● **Extrait de page**:
↓↓↓
Apparaissent ainsi les premières voix annonciatrices. Magda Portal, Juan Luis Velásquez, Juan José Lora, Mario Chábes, Serafín del Mar et celui qui signe ces lignes. À cette même époque, Hidalgo, le grand poète péruano-argentin, révolutionnait de son cri d’acier la poésie du Plata, et Juan Parra del Riego, en Uruguay, devançant ses congénères locaux, faisait de belles évolutions avioniques pour atterrir sur le véritable terrain de l’avant-garde.

Peu de temps après, arrivaient au Pérou des nouvelles selon lesquelles un processus identique se répandait au Mexique, au Brésil et en Uruguay.

C’est alors que fait irruption, sur la scène de Lima, une revue : Flechas, qui, anxieuse de rénovation bien que peu audacieuse par son contenu, portait déjà marquée sur le front cette phrase flamboyante : littérature d’avant-garde.
↑↑↑
● **Ce que vous ferez**: Poursuivez l'extrait sur l'avant-garde littéraire au Pérou après sa dernière phrase. Vous n'avez pas besoin du matériel pour répondre.

● **Données fournies**:
↓↓↓
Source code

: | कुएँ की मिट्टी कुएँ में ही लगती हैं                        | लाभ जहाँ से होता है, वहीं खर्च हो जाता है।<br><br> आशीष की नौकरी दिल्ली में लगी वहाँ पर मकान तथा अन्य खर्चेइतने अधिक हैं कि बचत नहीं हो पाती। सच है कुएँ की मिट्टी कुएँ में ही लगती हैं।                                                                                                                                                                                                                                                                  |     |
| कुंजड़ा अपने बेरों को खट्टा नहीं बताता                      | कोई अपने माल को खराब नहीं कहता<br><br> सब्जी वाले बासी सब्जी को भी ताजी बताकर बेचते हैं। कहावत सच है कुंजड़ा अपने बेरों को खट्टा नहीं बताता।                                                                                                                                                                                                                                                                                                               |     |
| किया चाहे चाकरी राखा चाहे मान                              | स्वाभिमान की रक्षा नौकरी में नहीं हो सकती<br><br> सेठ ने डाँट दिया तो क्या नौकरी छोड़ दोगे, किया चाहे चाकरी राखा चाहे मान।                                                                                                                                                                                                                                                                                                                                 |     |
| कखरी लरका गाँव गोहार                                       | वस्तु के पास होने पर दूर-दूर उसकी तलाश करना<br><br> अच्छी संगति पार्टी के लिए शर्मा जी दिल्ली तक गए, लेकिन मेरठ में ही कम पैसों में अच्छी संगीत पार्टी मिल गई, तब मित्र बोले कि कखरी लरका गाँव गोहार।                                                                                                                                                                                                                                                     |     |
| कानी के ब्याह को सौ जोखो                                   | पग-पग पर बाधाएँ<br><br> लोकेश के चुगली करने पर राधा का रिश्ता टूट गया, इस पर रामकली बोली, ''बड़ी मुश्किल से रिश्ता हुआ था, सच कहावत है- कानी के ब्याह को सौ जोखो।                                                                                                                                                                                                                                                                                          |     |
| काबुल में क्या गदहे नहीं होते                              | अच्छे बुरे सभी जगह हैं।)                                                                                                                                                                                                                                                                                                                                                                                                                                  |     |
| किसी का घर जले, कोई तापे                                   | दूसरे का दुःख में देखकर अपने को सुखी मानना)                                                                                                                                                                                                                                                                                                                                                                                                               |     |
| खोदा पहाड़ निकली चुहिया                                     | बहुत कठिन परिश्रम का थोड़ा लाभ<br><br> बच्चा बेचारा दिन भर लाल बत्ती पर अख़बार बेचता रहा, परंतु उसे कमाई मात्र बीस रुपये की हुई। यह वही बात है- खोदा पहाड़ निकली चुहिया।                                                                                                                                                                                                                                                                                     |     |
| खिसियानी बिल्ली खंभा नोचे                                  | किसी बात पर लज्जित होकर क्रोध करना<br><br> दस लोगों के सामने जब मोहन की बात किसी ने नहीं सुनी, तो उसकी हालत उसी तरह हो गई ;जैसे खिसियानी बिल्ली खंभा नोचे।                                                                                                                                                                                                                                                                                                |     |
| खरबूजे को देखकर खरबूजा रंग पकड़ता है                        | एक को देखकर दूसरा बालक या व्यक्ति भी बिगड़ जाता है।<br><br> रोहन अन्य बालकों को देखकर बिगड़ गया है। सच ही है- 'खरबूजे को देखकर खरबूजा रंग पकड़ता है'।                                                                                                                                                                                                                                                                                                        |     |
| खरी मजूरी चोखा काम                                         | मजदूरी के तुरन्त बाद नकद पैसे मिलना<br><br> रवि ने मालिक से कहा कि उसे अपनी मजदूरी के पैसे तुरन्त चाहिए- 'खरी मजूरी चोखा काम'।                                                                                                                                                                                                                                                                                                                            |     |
↑↑↑
● **Réponse au problème**:
C’est à cette époque-là, celle du deuxième Centenaire, que, comme une manifestation sarcastique du destin, est réalisée dans une salle de spectacle un gigantesque concours de vieille et criarde poésie, où échoit à un fameux directeur de revue, professionnel de la critique et du coup de bâton, le rôle d’accusateur et de donneur d’alerte quant aux premiers symptômes de subversion que nous affichions, nous autres jeunes gens !

Le temps passe et les batteries iconoclastes se chargent de nouvelles poignées de poudre. Apparaissent bientôt de nouveaux et magnifiques créateurs : Alejandro Peralta au Sud, Bazán, Xavier Abril, Nicanor de la Fuente au Nord, Oquendo de Amat, etc. Un grand poète, Atahualpa Rodríguez, s’incorpore bientôt, complètement, au mouvement, et surgissent de nouveaux prosateurs comme Héctor Velarde, Basadre, etc.

L’enthousiasme prosélyte passe à un niveau supérieur par l’œuvre des gonfaloniers du nouvel art. On édite précipitamment des livres et des revues pionnières. On prend d’assaut les colonnes des journaux conservateurs et fossiles, et commence à naître cette chose tant convoitée : une ambiance d’avant-garde.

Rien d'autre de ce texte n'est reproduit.